Dual eligibles are low-income Medicare beneficiaries who are also eligible for Medicaid. They are a vulnerable population because of their disproportionately high medical and long-term care needs. At any given time, nearly seven million individuals are considered dual eligibles, representing around one in six Medicare beneficiaries and one in seven Medicaid beneficiaries.
The House and Senate versions of a Medicare prescription drug bill treat the drug costs of dual-eligibles and other low-income Medicare beneficiaries quite differently. How do the bills address these low-income groups? What are the major differences in their approaches to providing prescription drug coverage for low-income Medicare beneficiaries? How do state governments view the two approaches?

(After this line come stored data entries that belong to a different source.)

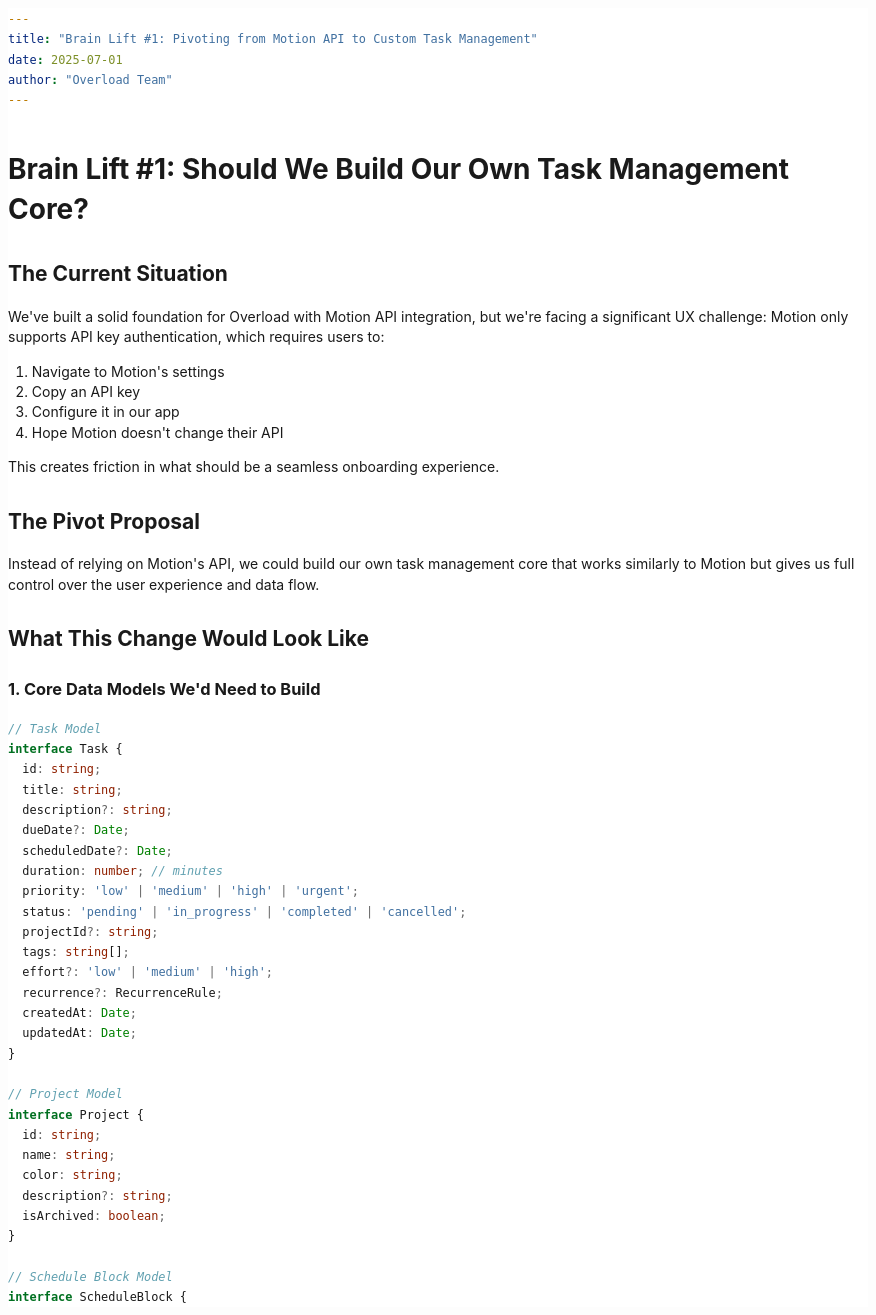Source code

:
 ```yaml
---
title: "Brain Lift #1: Pivoting from Motion API to Custom Task Management"
date: 2025-07-01
author: "Overload Team"
---
```


# Brain Lift #1: Should We Build Our Own Task Management Core?

## The Current Situation

We've built a solid foundation for Overload with Motion API integration, but we're facing a significant UX challenge: Motion only supports API key authentication, which requires users to:

1. Navigate to Motion's settings
2. Copy an API key
3. Configure it in our app
4. Hope Motion doesn't change their API

This creates friction in what should be a seamless onboarding experience.

## The Pivot Proposal

Instead of relying on Motion's API, we could build our own task management core that works similarly to Motion but gives us full control over the user experience and data flow.

## What This Change Would Look Like

### 1. Core Data Models We'd Need to Build

```typescript
// Task Model
interface Task {
  id: string;
  title: string;
  description?: string;
  dueDate?: Date;
  scheduledDate?: Date;
  duration: number; // minutes
  priority: 'low' | 'medium' | 'high' | 'urgent';
  status: 'pending' | 'in_progress' | 'completed' | 'cancelled';
  projectId?: string;
  tags: string[];
  effort?: 'low' | 'medium' | 'high';
  recurrence?: RecurrenceRule;
  createdAt: Date;
  updatedAt: Date;
}

// Project Model
interface Project {
  id: string;
  name: string;
  color: string;
  description?: string;
  isArchived: boolean;
}

// Schedule Block Model
interface ScheduleBlock {
```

To help address these and related questions, the Alliance for Health Reform and The Kaiser Commission on Medicaid and the Uninsured sponsored September 5, 2003 briefing. Panelists were: Jocelyn Guyer of the Kaiser Commission; John McManus, staff director of the House Ways and Means Health Subcommittee; Linda Fishman, health policy director for the Senate Finance Committee; Amy Hall of the House Energy and Commerce Committee; and Marcia Morgan, secretary of the cabinet for health services for the State of Kentucky. Ed Howard of the Alliance and Diane Rowland of the Kaiser Commission moderated the discussion.